» ABOUT THIS EXERCISE: Tally the lines containing "Church" in this data. Respond with the tally alone.

» DATA FOR THE TASK:
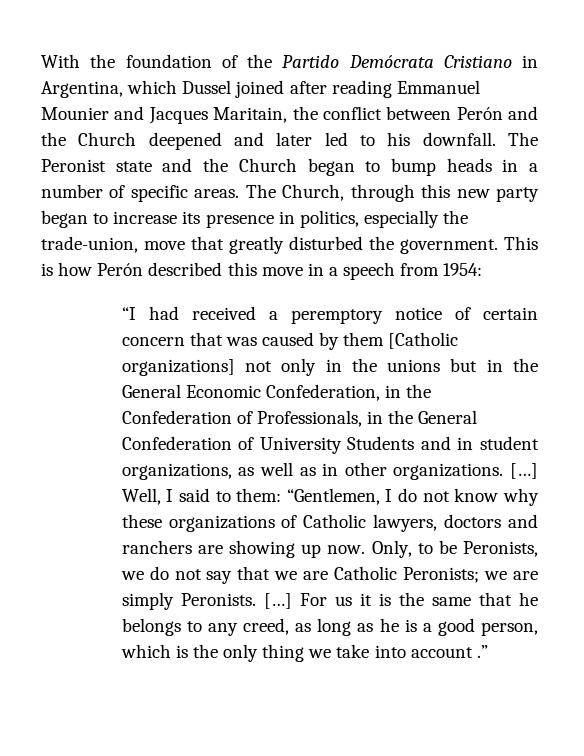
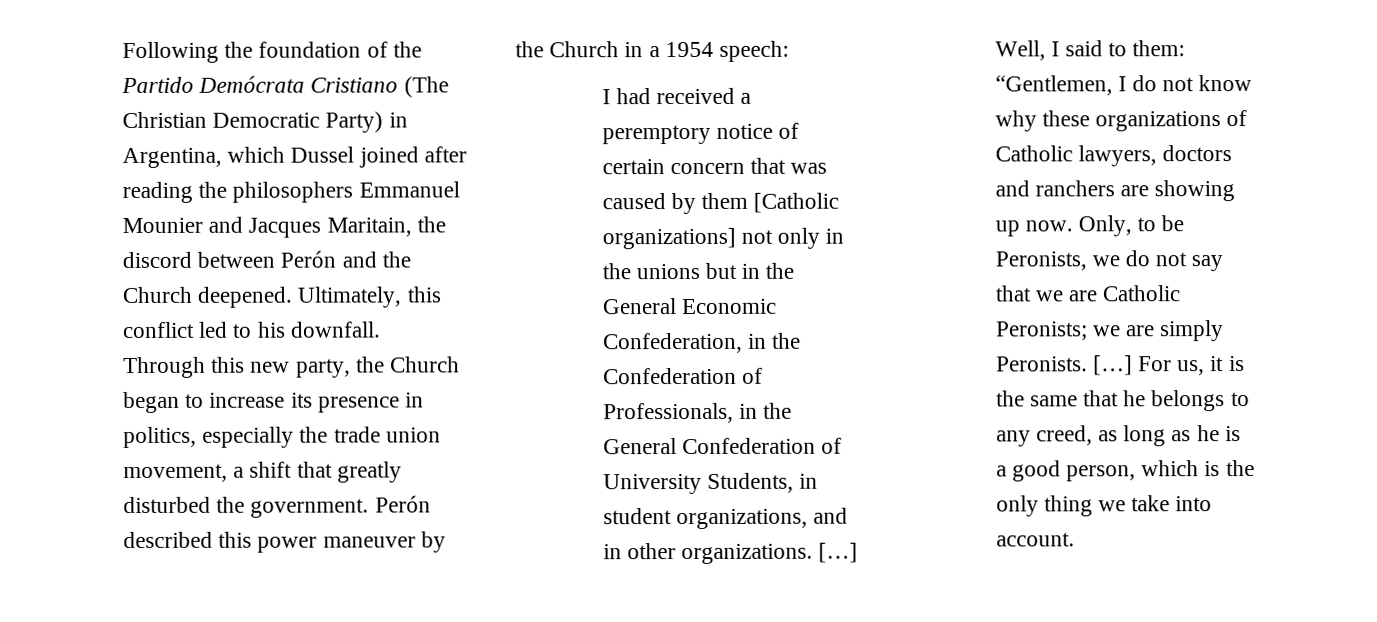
[41,54,80,68] With -> [122,41,219,63] Following
(512, 61) none -> [403,76,449,98] [122,111,384,133] (The Christian Democratic Party)
(392, 89) none -> [198,181,354,203] the philosophers
[322,106,382,120] conflict -> [122,251,192,268] discord
[148,132,538,150] [41,158,538,176] [41,184,540,202] deepened and later led to his downfall. The Peronist state and the Church began to bump heads in a number of specific areas. The Church, through this new party -> [197,286,441,308] [123,321,381,338] [123,356,461,378] deepened. Ultimately, this conflict led to his downfall. Through this new party, the Church
[41,236,185,253] trade-union, move -> [333,426,441,443] [123,461,293,482] trade union movement, a shift
[504,236,538,250] [41,262,483,280] [121,307,136,320] This is how Perón described this move in a speech from 1954: // “I -> [374,495,431,513] [123,531,446,553] [515,40,790,62] [601,89,611,105] Perón described this power maneuver by the Church in a 1954 speech: // I
[347,436,451,450] Students and -> [706,472,794,493] Students,
[238,462,316,476] as well as -> [813,507,849,524] and
[334,596,352,606] us -> [1177,360,1206,376] us,
[410,645,488,658] account .” -> [995,532,1075,547] account.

» WRITTEN ANSWER: 2